ESPN Gives The Bucks An 83% Chance Of Winning The Title. Wait, What?

ESPN has been doing their NBA Basketball Power Index Playoff Odds for a number of years. This metric is built on measuring any given team’s strength and then simulating 10,000 seasons based on every team’s BPI.

Well, guess what?

According to their latest release, one team is the favorite. And not just the favorite, but an OVERWHELMING favorite. Maybe the biggest favorite in NBA history. 

ESPN gives the Milwaukee Bucks a surreal 83.1% chance of winning the title this year.

Can we just all agree on how preposterous giving ANY team an 83% chance of winning it all in one of the most unpredictable and unprecedented times in history? Every player has been quarantined in their homes for months on end, without all of the normal equipment that a professional basketball player might need to be ready for the playoffs. Jason Tatum mentioned in April that he hadn’t touched a ball in over a month because he didn’t have a hoop where he was quarantined. 

Giannis, your reigning MVP and star player on the team ESPN is already crowning the champion also didn’t have access to a hoop where he was quarantined in Milwaukee. 

"I don’t have access to a hoop," the Milwaukee Bucks forward said Friday during a conference call. "A lot of NBA players might have a court in their house or something, I don’t know, but now I just get my home workouts, [go] on the bike, treadmill, lift weights, stay sharp that way."

Lebron on the other hand, never missed a beat. According to this NBA article from April: 

“LeBron has a house with a full weight room and he has an outdoor court. He’s got a different reality right now that gives him a little more access to continue the normal. [Hawks rookie] Cam Reddish lives in an apartment and it’s probably a two-bedroom apartment. He can’t go in the apartment weight room because it’s a public facility. So he’s limited in all things."

And I know you’re not naive enough to believe he didn’t have teammates over to run scrimmages and get that work in. Later in quarantine, there were rumblings of secret Laker practices happening at an undisclosed location. 

Yeah. Lebron’s house. 

And as a longtime Blazer fan, the fact that ESPN is giving a team that made it to the Western Conference Finals last year a 0% chance of winning a title just feels a little outrageous. 

The Blazers had better odds in 2019 than after a long break where stars like Nurkic and young up and comers like Zach Collins are back 100% healthy.  With Melo, Whiteside, Nurk and Collins back, this Blazers team could be deadly. 

Chris Haynes recently said the same thing on the Bill Simmons podcast. 

“If Portland gets the play-in game, I think they win it. And if Portland is in this thing, Bill, to me, they’re the most dangerous team in this league. I think if they get in, even if it’s the Lakers at the No. 1 seed, Portland has the potential to take the Lakers to the distance. And if they happen to get by the Lakers, you could see them in the Finals, man.”

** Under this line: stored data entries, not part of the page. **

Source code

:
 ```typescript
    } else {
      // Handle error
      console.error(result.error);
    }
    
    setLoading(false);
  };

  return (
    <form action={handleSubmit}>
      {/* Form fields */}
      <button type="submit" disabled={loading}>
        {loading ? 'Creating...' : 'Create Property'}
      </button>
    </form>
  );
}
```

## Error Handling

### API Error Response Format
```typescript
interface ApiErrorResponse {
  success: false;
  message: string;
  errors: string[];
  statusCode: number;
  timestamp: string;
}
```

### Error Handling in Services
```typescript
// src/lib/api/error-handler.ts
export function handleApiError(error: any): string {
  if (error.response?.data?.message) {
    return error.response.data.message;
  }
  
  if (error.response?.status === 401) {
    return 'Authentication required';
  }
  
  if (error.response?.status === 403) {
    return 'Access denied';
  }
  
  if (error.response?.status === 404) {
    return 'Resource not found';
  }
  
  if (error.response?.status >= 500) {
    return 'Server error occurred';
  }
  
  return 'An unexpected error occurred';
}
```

This is just another example of nerds in the back trying to be Billy Bean and when you finally toss the rock up, a lot goes out the window. It’s a game of matchups and we don’t know what’s going to happen especially when COVID could strike any team, any player, at any time. If a player like Giannis or Bron gets COVID in the first round of the playoffs, and has to quarantine for 14 days after symptoms subside, that could be a wrap for that team altogether. 

To show how fast things can change, breaking right now, Zion Williamson had to leave the bubble due to a family emergency. If this happened in the playoffs, would he have to quarantine upon return for 14 days? There’s so many moving parts that anyone who thinks they have any idea what’s going to happen is delusional.

So let this be a lesson for any NBA fan with a team still standing, or any of you degenerate gamblers out there. No one has any idea what’s going to happen. I don’t care how many times you simulate the 2019-2020 season, you can’t take into the account the effect of isolation, of the lack of fans, of no home-court advantage, of the Thot Bubble and a million other variables of this unique season. And while the Bucks are a wagon, there has never been (or likely will ever be again) a more wide-open playoffs than this.